Bu örneği okuduğumda çok şaşırdım. Yani bu kadın, apaçık olan şeyi nasıl olur da görmez? Kendimle biraz gururlandım. “Ben bunun zaten farkındayım” dedim ve yüzümde tatminkâr bir gülümseme oluştu… İki saniye kadar… Çünkü farkında olsam da dönüp bizim eve baktığımda da tablonun pek farklı olmadığını hatırlayıverdim. Bu yazıyı okuyanlar, sizin evlerde durumlar nasıl? 16 yıldır evliyim, evle ilgili sorumlulukları daha çok paylaşması talebiyle eşimle yüzlerce kez konuşmuşumdur. Ama, sonuç değişmiyor. Bir yürüyüşe mi çıkayım yoksa yemek mi yapayım çatışmasını yaşadıktan hemen sonra kendimi mutfağa girip yemek yaparken buluyorum. Bunun bana toplum tarafından yüklenen bir rol olduğunu, egomda bir kiracı olduğunu bile bile hem de. Erkeklerde de durum pek değişmiyor. Çünkü onlar da rollerini öyle bir kanıksamış ki, iyi niyetle verdikleri sözleri bir çırpıda unutuveriyorlar.
Bilmek yetmiyor, eyleme geçmek gerekiyor. Ne kadar çok kişi farkına varıp eyleme geçerse değişim için de o derece umut olabilir. Kendime sürekli bu rolü sahiplenmek zorunda değilsin hatırlatması yapıyorum. Mücadeleme devam ediyorum.
Bu konu kiracılardan sadece biri. Toplum tarafından yüklenmiş daha niceleri var! Yeni bir elbise aldığımda mutlu olacağımı söyleyen ses kimin? Dudaklarımı doldurttuğumda güzel olacağımı fısıldayan kim? Delik ayakkabıyla işe gitmekten utandıran ne? Bazı ırklara diğerlerinden daha fazla sempati duymamın kaynağı ne? İlerlemek için koyduğum hedefler kimin?

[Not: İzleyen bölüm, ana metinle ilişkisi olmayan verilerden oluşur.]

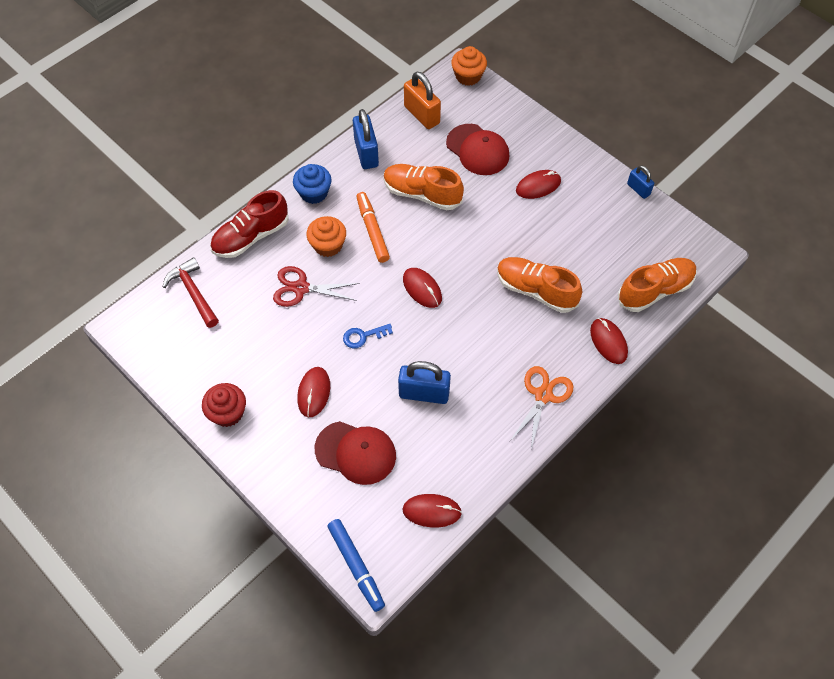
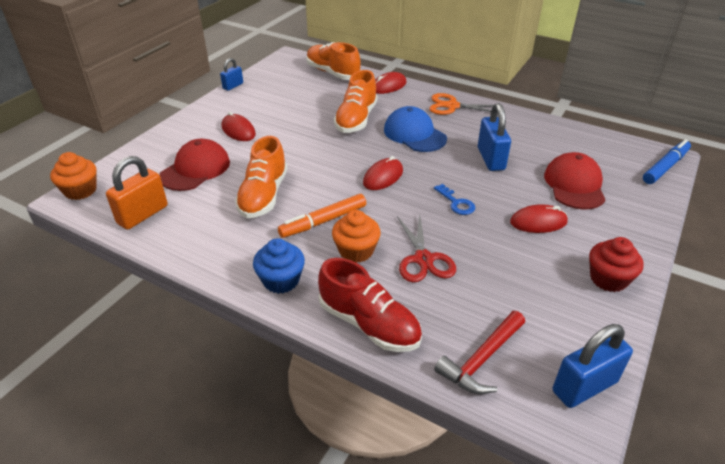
camera: 105 degrees left, 20 degrees down
(366, 153) = (208, 248): blue padlock -> blue padlock (584, 386)
(432, 511) = (587, 140): red mouse -> none
(491, 337) = (414, 134): none -> blue cap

Edward Bond’un tiyatro yaklaşımından etkilenen David Davis, tüm hayatını 'kişisel olanın içindeki toplumsalı' keşfetmeye adamış bir isim. Filistin’den Çin’e, Bosna Hersek’ten Türkiye’ye kadar pek çok ülkede düzenlediği atölyelerle alana sayısız uzman kazandırdı. O ve onun gibi nicelerinin açtığı yol şu anda içinden geçtiğimiz krizlerin nedenlerini anlayabilmek için bizlere ışık tutuyor.
Davis, Türkçe baskıya yazdığı son sözde Malabou’nun Beynimizle Ne Yapmalıyız? kitabından bahsediyor. Bu yazının kapanış cümlesi Malabou’nun sorduğu soru olacak.
“Beynimiz esnek ve özgür olduğu halde neden hâlâ her zaman ve her yerde zincirlenmiş durumdayız?”
Not
* Augusto Boal’in geliştirdiği Forum Tiyatro ezen ve ezilen ilişkilerini konu alır. Bu yaklaşımda seyirciler aynı zamanda oyuncu da olur. Akışa müdahale edip toplumsal sorunlara veya baskı durumlarına çözüm sunabilirler. Ezilenlerin Tiyatrosu olarak da adlandırılır.
Alıntı ve Atıf Yapılan Kaynaklar
Boal, A. (2014). Oyuncular ve Oyuncu Olmayanlar İçin Oyunlar. İstanbul: Boğaziçi Üniversitesi Yayınevi
O'Sullivan, C., Colleary, S., & Davis, D. (Ed.). (2025). “Ben kimim?” “Kim olduğumu bana kim söyleyebilir?”. Vizetek Yayıncılık
Malabou, C. (2018). Beynimizle Ne Yapmalıyız?. Küre Yayınları.